Zeroboxer by Fonda Lee (Flux, April 8): A rising star in the weightless combat sport of zeroboxing, Carr “the Raptor” Luka dreams of winning the championship title. Recognizing his talent, the Zero Gravity Fighting Association assigns Risha, an ambitious and beautiful Martian colonist, to be his brandhelm––a personal marketing strategist. It isn’t long before she’s made Carr into a popular celebrity and stolen his heart along the way.
As his fame grows, Carr becomes an inspirational hero on Earth, a once-great planet that’s fallen into the shadow of its more prosperous colonies. But when Carr discovers a far-reaching criminal scheme, he becomes the keeper of a devastating secret. Not only will his choices place everything he cares about in jeopardy, but they may also spill the violence from the sports arena into the solar system.
 Lies I Told by Michelle Zink (HarperTeen, April 7): What if, after spending a lifetime deceiving everyone around you, you discovered the biggest lies were the ones you’ve told yourself?
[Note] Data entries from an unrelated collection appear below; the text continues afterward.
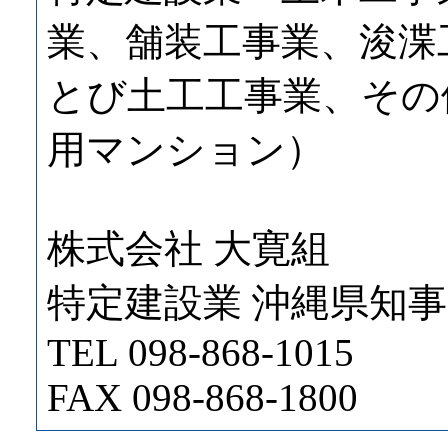
業、舗装工事業、浚渫
とび土工工事業、その
用マンション）
株式会社 大寛組
特定建設業 沖縄県知事 
TEL 098-868-1015
FAX 098-868-1800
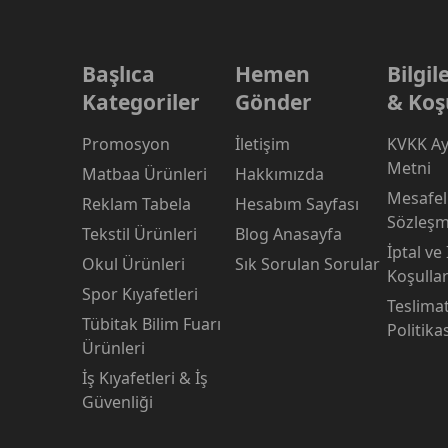
Başlıca
Hemen
Bilgi
Kategoriler
Gönder
& Koş
Promosyon
İletişim
KVKK Ay
Metni
Matbaa Ürünleri
Hakkımızda
Mesafeli
Reklam Tabela
Hesabım Sayfası
Sözleşm
Tekstil Ürünleri
Blog Anasayfa
İptal ve
Okul Ürünleri
Sık Sorulan Sorular
Koşullar
Spor Kıyafetleri
Teslima
Tübitak Bilim Fuarı
Politika
Ürünleri
İş Kıyafetleri & İş
Güvenliği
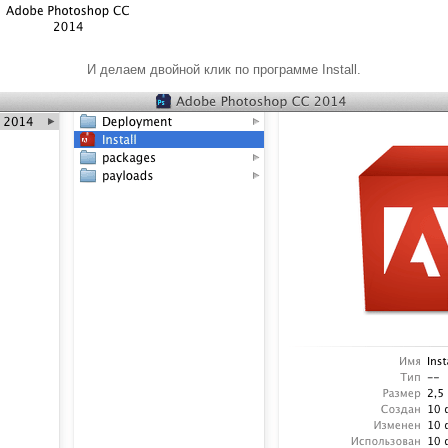
И делаем двойной клик по программе Install.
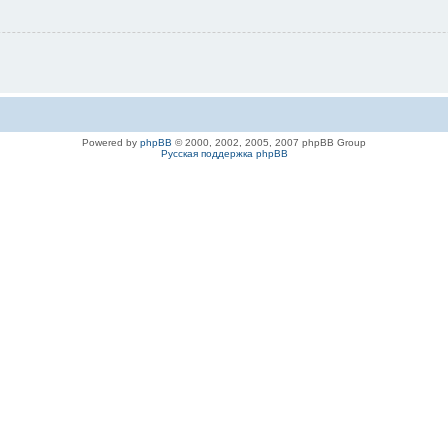
Powered by
phpBB
© 2000, 2002, 2005, 2007 phpBB Group
Русская поддержка phpBB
Grace Fontaine has everything: beauty, money, confidence, and the perfect family.
But it’s all a lie.
Grace has been adopted into a family of thieves who con affluent people out of money, jewelry, art, and anything else of value. Grace has never had any difficulty pulling off a job, but when things start to go wrong on the Fontaines’ biggest heist yet, Grace finds herself breaking more and more of the rules designed to keep her from getting caught…including the most important one of all: never fall for your mark.
The Remedy by Suzanne Young (Simon Pulse, April 21): Quinlan McKee is a closer. Since the age of seven, Quinn has held the responsibility of providing closure to grieving families with a special skill—she can “become” anyone.
Recommended by grief counselors, Quinn is hired by families to take on the short-term role of a deceased loved one between the ages of fifteen and twenty. She’s not an exact copy, of course, but she wears their clothes and changes her hair, studies them through pictures and videos, and soon, Quinn can act like them, smell like them, and be them for all intents and purposes. But to do her job successfully, she can’t get attached.
Now seventeen, Quinn is deft at recreating herself, sometimes confusing her own past with those of the people she’s portrayed. When she’s given her longest assignment, playing the role of Catalina Barnes, Quinn begins to bond with the deceased girl’s boyfriend. But that’s only the beginning of the complications, especially when Quinn finds out the truth about Catalina’s death. And the epidemic it could start.